- _Tareas pendientes_
a. Resume en pocas líneas el párrafo del texto sobre Héctor Schmucler que empieza con "Hace ya más de un año" y conserva sus datos principales.
b. Transcribe literalmente el fragmento del texto sobre Héctor Schmucler que va desde "Hace ya más" hasta "de su generación.".

───── Texto para revisar ─────

Hace ya más de un año, CLACSO se abocó a la tarea de reunir la obra dispersa de Héctor Schmucler, una de las figuras centrales del pensamiento de izquierda en la Argentina. Reviso esos ensayos escritos al calor de tantas y diversas coyunturas. Hay textos fechados en los años sesenta, otros en los álgidos setenta y también, claro, en los años del exilio, aquellos en que Schmucler escribió en México tratando de pensar las razones que llevaron a la derrota y a la masacre a muchos de su generación.
El pensamiento de Schmucler se corre de los lugares comunes, su mirada va siempre por fuera de lo esperable generando disrupciones sobre la quieta superficie que diseña el pensamiento establecido.
Esta mañana de octubre, mientras reviso esos ensayos, leo en los portales los debates en torno al voto argentino en Ginebra y que tiene en su centro la situación de los Derechos Humanos en Venezuela, un debate que no ha comenzado hoy, sino que se remonta muchos meses atrás en el tiempo y que se encuentra, podríamos decirlo, capturado en la altisonancia de voces claramente antagónicas. Si fuera posible diseñar ese campo antagónico podríamos decir que de un lado se ubica una derecha que condena sin ambages al régimen de Maduro y que al mismo tiempo consiente, sin vergüenza, los graves atropellos a la dignidad humana que cometen gobiernos como los de Jair Bolsonaro en Brasil o los de Jeanine Áñez en Bolivia. Y del otro, un sector de la izquierda y del campo progresista, que al tiempo que condena la violencia que carabineros descarga sobre el cuerpo de miles de chilenos en las protestas callejeras, acepta y hasta alienta la represión ejercida por el régimen de Maduro sobre la población civil.

───── Material aportado ─────

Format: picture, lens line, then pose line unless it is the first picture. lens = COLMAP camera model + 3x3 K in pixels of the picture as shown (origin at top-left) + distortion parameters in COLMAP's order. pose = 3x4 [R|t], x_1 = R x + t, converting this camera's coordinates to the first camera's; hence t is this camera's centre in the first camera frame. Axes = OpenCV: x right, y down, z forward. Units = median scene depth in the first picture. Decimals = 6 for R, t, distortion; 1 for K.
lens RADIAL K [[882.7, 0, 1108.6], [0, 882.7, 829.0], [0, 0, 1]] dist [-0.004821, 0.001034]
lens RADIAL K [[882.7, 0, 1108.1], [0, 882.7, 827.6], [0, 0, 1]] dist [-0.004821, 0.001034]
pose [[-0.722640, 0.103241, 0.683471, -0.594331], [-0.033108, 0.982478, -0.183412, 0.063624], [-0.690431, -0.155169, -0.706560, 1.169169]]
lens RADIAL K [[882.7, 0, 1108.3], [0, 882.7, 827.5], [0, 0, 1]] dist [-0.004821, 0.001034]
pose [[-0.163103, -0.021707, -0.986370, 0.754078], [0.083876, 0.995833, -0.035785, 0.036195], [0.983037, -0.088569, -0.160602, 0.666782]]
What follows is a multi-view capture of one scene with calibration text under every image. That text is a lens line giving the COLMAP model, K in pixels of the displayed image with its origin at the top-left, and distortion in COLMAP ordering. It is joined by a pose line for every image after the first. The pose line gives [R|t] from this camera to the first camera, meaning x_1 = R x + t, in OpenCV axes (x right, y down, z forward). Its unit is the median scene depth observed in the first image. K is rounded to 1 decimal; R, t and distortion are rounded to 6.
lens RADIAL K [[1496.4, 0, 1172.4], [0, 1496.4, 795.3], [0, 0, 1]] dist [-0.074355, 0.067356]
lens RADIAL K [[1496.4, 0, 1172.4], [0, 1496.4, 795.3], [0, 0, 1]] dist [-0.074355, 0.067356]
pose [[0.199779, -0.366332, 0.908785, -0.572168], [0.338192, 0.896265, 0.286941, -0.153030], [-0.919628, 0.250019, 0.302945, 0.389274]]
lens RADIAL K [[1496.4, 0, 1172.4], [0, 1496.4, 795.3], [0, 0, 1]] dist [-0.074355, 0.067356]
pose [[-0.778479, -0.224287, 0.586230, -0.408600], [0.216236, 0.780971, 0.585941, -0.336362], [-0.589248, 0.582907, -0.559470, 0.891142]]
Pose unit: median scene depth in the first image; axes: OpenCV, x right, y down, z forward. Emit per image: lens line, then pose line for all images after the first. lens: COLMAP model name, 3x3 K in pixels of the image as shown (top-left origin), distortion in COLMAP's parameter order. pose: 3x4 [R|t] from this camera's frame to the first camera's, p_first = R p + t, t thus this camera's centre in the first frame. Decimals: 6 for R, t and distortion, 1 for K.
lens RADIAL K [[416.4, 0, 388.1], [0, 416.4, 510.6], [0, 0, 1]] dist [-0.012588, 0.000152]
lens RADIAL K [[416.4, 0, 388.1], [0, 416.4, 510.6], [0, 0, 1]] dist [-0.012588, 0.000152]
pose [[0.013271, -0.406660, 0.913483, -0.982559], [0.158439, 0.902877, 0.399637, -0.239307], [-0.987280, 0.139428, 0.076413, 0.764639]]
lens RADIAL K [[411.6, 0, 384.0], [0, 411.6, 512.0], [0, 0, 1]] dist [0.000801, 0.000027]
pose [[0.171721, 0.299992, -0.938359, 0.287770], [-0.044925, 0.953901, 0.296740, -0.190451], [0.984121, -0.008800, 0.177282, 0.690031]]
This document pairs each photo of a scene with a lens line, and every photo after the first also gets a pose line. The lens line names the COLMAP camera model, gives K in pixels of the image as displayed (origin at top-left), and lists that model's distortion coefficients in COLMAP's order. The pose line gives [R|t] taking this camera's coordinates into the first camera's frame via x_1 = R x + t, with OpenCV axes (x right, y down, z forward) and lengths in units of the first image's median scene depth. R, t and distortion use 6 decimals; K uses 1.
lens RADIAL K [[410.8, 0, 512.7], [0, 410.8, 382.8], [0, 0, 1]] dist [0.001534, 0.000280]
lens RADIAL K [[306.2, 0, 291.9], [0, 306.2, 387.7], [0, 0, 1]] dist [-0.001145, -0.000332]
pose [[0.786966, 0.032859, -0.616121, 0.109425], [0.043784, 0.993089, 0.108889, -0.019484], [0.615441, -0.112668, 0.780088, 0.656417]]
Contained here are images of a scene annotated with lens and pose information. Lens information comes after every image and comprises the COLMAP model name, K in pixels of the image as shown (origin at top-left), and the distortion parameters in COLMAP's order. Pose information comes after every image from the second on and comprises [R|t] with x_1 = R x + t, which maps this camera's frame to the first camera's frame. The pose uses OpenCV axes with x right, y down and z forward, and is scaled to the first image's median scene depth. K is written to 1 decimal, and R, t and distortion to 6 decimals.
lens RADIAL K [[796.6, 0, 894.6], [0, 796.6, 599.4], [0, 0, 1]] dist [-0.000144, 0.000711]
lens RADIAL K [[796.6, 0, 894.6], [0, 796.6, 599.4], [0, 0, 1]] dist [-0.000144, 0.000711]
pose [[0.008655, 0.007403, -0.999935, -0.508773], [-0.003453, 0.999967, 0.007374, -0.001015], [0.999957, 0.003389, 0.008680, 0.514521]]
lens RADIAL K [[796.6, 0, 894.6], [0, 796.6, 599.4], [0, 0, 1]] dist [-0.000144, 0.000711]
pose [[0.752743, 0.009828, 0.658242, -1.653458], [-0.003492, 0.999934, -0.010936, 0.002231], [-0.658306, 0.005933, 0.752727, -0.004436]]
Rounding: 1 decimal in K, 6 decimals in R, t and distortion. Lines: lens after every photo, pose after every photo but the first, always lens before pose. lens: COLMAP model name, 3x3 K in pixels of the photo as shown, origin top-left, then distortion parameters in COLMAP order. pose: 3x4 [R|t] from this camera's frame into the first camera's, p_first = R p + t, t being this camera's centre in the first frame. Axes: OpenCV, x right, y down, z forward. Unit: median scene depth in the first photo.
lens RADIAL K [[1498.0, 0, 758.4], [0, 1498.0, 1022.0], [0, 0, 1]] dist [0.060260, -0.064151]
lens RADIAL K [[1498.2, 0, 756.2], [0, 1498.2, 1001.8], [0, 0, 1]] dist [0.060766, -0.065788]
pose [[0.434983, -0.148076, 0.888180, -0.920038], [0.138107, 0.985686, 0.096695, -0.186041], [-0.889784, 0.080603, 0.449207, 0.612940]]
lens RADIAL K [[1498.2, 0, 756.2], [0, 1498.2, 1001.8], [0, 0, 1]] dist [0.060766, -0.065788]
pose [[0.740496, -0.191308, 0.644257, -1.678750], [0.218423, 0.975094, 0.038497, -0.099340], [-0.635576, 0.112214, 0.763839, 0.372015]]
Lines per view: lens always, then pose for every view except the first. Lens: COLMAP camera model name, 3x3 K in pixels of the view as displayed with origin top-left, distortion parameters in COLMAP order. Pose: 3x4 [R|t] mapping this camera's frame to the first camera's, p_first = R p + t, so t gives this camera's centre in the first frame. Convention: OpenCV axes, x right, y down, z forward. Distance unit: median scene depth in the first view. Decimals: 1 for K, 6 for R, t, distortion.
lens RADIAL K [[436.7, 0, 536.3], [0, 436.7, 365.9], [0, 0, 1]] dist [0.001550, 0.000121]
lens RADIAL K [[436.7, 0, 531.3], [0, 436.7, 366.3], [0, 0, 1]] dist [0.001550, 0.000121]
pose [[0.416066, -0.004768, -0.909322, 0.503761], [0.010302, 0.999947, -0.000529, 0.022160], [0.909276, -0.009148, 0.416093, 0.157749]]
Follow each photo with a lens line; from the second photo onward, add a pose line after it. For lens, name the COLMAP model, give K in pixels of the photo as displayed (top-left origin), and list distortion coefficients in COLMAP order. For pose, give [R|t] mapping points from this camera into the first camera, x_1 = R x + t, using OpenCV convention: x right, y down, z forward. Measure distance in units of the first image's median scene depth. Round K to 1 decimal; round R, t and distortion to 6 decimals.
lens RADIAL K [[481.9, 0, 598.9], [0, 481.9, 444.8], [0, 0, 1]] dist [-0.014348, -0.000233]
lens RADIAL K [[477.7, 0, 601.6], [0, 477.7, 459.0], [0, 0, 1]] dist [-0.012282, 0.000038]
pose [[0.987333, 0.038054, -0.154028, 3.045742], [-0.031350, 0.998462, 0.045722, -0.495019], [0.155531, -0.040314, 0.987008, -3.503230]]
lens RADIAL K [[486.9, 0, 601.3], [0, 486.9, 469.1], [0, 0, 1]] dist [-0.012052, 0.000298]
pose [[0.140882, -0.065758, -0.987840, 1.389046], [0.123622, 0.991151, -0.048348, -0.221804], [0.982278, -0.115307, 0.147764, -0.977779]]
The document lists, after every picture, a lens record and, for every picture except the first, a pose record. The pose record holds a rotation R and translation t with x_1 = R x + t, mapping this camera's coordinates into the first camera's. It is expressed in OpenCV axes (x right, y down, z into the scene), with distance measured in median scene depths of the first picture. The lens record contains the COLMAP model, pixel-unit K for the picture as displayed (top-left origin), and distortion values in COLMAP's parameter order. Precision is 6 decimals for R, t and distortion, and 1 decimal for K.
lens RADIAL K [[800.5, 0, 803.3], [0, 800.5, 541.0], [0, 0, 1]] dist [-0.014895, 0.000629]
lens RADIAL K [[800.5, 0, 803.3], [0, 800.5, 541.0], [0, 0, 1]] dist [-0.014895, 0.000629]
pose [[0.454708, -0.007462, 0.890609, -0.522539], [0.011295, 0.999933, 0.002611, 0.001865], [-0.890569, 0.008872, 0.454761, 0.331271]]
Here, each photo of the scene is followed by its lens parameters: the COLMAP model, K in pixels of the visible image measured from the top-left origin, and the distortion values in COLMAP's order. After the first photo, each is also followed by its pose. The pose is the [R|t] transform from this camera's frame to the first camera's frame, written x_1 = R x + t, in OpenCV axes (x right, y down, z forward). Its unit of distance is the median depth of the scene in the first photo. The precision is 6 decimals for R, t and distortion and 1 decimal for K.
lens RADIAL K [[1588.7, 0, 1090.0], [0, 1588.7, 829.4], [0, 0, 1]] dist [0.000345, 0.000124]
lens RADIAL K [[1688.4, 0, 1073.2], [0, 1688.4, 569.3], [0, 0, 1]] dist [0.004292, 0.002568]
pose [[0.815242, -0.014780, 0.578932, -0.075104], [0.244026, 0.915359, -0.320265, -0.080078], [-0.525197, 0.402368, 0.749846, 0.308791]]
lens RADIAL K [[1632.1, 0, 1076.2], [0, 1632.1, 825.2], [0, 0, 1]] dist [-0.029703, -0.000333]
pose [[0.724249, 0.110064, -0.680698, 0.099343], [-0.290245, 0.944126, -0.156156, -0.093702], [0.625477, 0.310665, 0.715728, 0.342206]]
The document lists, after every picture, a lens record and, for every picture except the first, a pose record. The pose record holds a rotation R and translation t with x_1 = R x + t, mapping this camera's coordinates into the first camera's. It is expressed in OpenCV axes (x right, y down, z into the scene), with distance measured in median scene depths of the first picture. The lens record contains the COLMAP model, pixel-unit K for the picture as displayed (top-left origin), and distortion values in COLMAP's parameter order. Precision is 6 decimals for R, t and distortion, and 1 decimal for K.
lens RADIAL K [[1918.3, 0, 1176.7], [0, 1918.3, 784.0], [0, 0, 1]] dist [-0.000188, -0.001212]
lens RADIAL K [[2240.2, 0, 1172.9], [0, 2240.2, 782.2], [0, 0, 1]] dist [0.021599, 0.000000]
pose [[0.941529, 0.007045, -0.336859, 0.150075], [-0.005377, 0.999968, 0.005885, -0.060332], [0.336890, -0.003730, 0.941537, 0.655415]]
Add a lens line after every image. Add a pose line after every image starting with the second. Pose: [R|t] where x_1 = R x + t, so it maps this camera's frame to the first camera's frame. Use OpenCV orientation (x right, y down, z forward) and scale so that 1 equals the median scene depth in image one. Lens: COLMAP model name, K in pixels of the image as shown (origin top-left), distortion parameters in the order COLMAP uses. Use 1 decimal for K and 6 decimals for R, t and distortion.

─────

- _Respuestas_
a. Hace más de un año, CLACSO empezó a reunir la obra dispersa de Héctor Schmucler, figura central del pensamiento de izquierda en la Argentina. Sus ensayos responden a coyunturas muy diversas. Hay textos de los años sesenta y de los setenta. También hay textos de los años del exilio en México, donde intentó pensar las razones que llevaron a muchos de su generación a la derrota y a la masacre.

b.
Hace ya más de un año, CLACSO se abocó a la tarea de reunir la obra dispersa de Héctor Schmucler, una de las figuras centrales del pensamiento de izquierda en la Argentina. Reviso esos ensayos escritos al calor de tantas y diversas coyunturas. Hay textos fechados en los años sesenta, otros en los álgidos setenta y también, claro, en los años del exilio, aquellos en que Schmucler escribió en México tratando de pensar las razones que llevaron a la derrota y a la masacre a muchos de su generación.